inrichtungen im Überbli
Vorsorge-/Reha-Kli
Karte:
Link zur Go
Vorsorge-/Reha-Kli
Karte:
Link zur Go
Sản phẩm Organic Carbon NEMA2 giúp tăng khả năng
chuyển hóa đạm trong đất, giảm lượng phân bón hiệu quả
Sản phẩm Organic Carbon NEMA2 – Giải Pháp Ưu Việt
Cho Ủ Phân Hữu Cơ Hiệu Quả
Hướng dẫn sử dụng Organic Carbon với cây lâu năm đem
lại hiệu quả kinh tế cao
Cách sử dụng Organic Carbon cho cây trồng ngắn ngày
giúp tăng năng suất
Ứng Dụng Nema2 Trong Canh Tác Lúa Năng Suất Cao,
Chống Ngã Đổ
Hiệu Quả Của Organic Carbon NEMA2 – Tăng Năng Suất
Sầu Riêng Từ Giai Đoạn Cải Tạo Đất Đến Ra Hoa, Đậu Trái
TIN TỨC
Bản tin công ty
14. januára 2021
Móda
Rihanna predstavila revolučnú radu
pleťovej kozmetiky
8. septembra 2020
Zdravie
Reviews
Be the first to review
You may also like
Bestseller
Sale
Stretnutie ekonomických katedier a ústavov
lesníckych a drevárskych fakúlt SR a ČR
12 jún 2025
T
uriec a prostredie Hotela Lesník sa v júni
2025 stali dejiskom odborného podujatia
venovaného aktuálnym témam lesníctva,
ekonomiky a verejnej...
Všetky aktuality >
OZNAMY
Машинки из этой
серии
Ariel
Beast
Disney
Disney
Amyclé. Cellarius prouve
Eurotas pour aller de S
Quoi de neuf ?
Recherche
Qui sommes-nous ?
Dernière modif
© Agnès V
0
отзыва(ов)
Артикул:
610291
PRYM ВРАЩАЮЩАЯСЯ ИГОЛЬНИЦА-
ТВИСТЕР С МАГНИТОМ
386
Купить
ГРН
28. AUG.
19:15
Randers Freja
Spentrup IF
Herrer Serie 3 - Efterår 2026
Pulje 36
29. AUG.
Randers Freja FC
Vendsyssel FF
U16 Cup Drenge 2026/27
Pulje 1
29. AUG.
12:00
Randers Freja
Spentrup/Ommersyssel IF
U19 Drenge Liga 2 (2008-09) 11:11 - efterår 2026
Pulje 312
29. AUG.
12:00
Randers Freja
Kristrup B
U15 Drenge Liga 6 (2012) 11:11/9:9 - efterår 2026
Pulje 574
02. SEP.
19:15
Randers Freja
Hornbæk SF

## TASK REQUIREMENTS
Give the entries again in full, with nothing changed.

## REPLY TO THE TASK
inrichtungen im Überbli
Vorsorge-/Reha-Kli
Karte:
Link zur Go
Vorsorge-/Reha-Kli
Karte:
Link zur Go
Sản phẩm Organic Carbon NEMA2 giúp tăng khả năng
chuyển hóa đạm trong đất, giảm lượng phân bón hiệu quả
Sản phẩm Organic Carbon NEMA2 – Giải Pháp Ưu Việt
Cho Ủ Phân Hữu Cơ Hiệu Quả
Hướng dẫn sử dụng Organic Carbon với cây lâu năm đem
lại hiệu quả kinh tế cao
Cách sử dụng Organic Carbon cho cây trồng ngắn ngày
giúp tăng năng suất
Ứng Dụng Nema2 Trong Canh Tác Lúa Năng Suất Cao,
Chống Ngã Đổ
Hiệu Quả Của Organic Carbon NEMA2 – Tăng Năng Suất
Sầu Riêng Từ Giai Đoạn Cải Tạo Đất Đến Ra Hoa, Đậu Trái
TIN TỨC
Bản tin công ty
14. januára 2021
Móda
Rihanna predstavila revolučnú radu
pleťovej kozmetiky
8. septembra 2020
Zdravie
Reviews
Be the first to review
You may also like
Bestseller
Sale
Stretnutie ekonomických katedier a ústavov
lesníckych a drevárskych fakúlt SR a ČR
12 jún 2025
T
uriec a prostredie Hotela Lesník sa v júni
2025 stali dejiskom odborného podujatia
venovaného aktuálnym témam lesníctva,
ekonomiky a verejnej...
Všetky aktuality >
OZNAMY
Машинки из этой
серии
Ariel
Beast
Disney
Disney
Amyclé. Cellarius prouve
Eurotas pour aller de S
Quoi de neuf ?
Recherche
Qui sommes-nous ?
Dernière modif
© Agnès V
0
отзыва(ов)
Артикул:
610291
PRYM ВРАЩАЮЩАЯСЯ ИГОЛЬНИЦА-
ТВИСТЕР С МАГНИТОМ
386
Купить
ГРН
28. AUG.
19:15
Randers Freja
Spentrup IF
Herrer Serie 3 - Efterår 2026
Pulje 36
29. AUG.
Randers Freja FC
Vendsyssel FF
U16 Cup Drenge 2026/27
Pulje 1
29. AUG.
12:00
Randers Freja
Spentrup/Ommersyssel IF
U19 Drenge Liga 2 (2008-09) 11:11 - efterår 2026
Pulje 312
29. AUG.
12:00
Randers Freja
Kristrup B
U15 Drenge Liga 6 (2012) 11:11/9:9 - efterår 2026
Pulje 574
02. SEP.
19:15
Randers Freja
Hornbæk SF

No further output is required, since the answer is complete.